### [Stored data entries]
:::
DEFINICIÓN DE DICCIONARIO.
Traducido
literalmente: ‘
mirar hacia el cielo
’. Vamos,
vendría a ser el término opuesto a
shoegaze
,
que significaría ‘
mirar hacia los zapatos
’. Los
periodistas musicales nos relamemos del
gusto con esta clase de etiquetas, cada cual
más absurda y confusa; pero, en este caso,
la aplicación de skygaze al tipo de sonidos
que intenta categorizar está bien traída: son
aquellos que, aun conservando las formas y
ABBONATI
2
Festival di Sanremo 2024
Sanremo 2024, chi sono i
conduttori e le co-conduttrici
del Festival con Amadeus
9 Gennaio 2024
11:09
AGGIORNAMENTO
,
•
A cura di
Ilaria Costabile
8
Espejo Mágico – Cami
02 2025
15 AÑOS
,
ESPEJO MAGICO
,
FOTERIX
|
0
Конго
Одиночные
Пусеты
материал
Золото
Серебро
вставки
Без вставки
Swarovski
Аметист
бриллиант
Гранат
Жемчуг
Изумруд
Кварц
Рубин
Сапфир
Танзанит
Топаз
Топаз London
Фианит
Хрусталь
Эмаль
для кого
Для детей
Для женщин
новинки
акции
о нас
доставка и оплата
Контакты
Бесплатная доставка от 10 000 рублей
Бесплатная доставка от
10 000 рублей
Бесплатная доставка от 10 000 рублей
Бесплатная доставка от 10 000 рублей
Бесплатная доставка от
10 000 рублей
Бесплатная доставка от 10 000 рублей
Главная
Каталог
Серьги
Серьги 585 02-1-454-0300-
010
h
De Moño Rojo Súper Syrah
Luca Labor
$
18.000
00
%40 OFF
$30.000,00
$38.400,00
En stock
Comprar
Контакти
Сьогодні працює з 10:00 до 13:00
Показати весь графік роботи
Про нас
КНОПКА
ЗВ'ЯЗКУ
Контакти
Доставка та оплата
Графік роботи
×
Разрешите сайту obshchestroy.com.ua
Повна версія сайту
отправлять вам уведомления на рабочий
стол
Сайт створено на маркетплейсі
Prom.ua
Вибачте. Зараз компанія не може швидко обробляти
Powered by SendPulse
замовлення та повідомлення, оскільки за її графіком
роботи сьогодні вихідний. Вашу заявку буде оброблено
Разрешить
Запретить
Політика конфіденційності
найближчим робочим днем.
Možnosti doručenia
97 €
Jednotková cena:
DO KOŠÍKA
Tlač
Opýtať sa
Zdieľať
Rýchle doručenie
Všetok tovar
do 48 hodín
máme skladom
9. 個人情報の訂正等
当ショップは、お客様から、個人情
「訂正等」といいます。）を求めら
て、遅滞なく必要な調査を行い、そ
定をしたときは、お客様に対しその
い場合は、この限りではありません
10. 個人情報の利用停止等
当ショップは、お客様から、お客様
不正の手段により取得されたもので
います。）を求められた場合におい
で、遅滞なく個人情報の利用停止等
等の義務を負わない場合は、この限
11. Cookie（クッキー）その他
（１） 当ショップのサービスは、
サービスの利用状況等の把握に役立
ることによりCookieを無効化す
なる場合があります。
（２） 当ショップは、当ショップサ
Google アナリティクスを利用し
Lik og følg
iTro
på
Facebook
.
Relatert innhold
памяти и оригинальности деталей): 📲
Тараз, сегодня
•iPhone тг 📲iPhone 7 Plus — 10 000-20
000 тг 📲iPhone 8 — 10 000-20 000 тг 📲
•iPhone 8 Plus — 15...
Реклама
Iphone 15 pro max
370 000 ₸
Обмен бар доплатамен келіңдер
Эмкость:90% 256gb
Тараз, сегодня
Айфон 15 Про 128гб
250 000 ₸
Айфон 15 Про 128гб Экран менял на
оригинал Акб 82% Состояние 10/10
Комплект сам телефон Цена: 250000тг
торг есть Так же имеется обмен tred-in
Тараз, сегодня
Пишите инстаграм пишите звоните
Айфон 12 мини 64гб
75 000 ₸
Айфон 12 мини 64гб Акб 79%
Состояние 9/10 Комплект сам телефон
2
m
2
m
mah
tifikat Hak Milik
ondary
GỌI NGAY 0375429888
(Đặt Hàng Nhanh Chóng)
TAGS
:::
### [Your instructions]
Pull out each line of the rows above that contains the string "Plus", copying it in full.

### [Your solution]
•iPhone тг 📲iPhone 7 Plus — 10 000-20
•iPhone 8 Plus — 15...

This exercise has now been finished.